The Legal Fees Sword, by Arthur XanthosPermalink
Sounds great, right? Except that sometimes it’s the shareholder-tenant who sues the Co-op (e.g., on a claim that the Co-op has breached the warranty of habitability), and by operation of the Real Property Law it is the shareholder-tenant who will be owed the reasonable attorneys fees if he or she prevails. These shareholder initiated lawsuits usually are plenary actions in Supreme Court, take years to litigate, and the attorneys fees in question can be substantial. Our Firm's experience is that most Co-ops are willing to take that risk; thus, the boilerplate legal fees provision remains, well, boilerplate in most proprietary leases.
We believe however that serious consideration should be given to removal or modification of the legal fees provision in proprietary leases. Here is why. Assume a shareholder-tenant’s apartment is flooded due to a burst pipe from inside a wall. For whatever reason (inattentive Board, inexperienced managing agent), the apartment is not repaired for several months, and the shareholder-tenant relocates to a hotel. Disillusioned with the slow pace of repair, the shareholder-tenant repairs the apartment herself and sues the Co-op in Supreme Court for out-of-pocket expenses (the hotel bills, dry cleaning cost), the cost of repair (putting up new walls and ceiling), the damage to her personal property (furniture, artwork), a refund of maintenance payments for the period in question, and attorneys fees under the proprietary lease. The shareholder-tenant's lawsuit is based, in part, on the allegation that the Co-op breached the proprietary lease. If the shareholder-tenant prevails on her claim, she is likely entitled to attorneys fees, and the amount will be far more than the typical amount generated in the usual summary proceeding. That is because a fully litigated plenary action almost always generates significantly more legal fees than a summary proceeding generates. Worse for the Co-op, the award of attorneys fees to the shareholder-tenant (and for that matter, any award refunding maintenance payments) is almost never covered by the Co-op’s general liability insurance policy. Thus, a Co-op that has the boilerplate legal fees provisions in its proprietary lease and loses such a case will, (a) have to pay with out-of-pocket, non-insurance dollars, and (b) have to explain to its shareholders the reason for the hit to the Co-op's finances.
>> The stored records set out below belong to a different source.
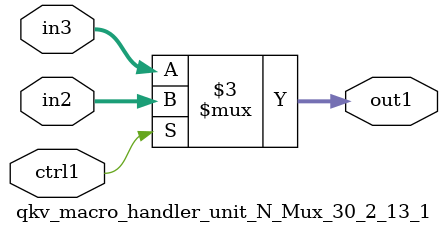
<source format=v>

`timescale 1ps / 1ps


module qkv_macro_handler_unit_N_Mux_30_2_13_1( in3, in2, ctrl1, out1 );

    input [29:0] in3;
    input [29:0] in2;
    input ctrl1;
    output [29:0] out1;
    reg [29:0] out1;

    
    // rtl_process:qkv_macro_handler_unit_N_Mux_30_2_13_1/qkv_macro_handler_unit_N_Mux_30_2_13_1_thread_1
    always @*
      begin : qkv_macro_handler_unit_N_Mux_30_2_13_1_thread_1
        case (ctrl1) 
          1'b1: 
            begin
              out1 = in2;
            end
          default: 
            begin
              out1 = in3;
            end
        endcase
      end

endmodule





</source>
With no attorneys fees provision in the proprietary lease, the Co-op never faces this scenario; but must a Co-op forgo entirely the right to collect attorneys fees in all cases involving shareholder-tenants? Maybe not. Consider this: a proprietary lease that allows recovery of legal fees but only up to a specified dollar amount, say $15,000.00. In the majority of non-payment proceedings against shareholder-tenants, the Co-op will in most instances be made whole, as the legal fees generated will not exceed the specified dollar amount (i.e., $15,000.00). On the other hand, the maximum exposure the Co-op would face in Supreme Court if a shareholder-tenant prevailed would similarly be limited to $15,000.00, and most likely result in a “savings” of tens of thousands of dollars. In this light, a modified attorneys fees provision can be considered an additional insurance policy for the Co-op. We are unaware of any reported case addressing the validity of such a modified attorneys fees provision, but there is no good reason why a well-drafted limited attorneys fees provision wouldn’t be enforced in accordance with ordinary contract principles.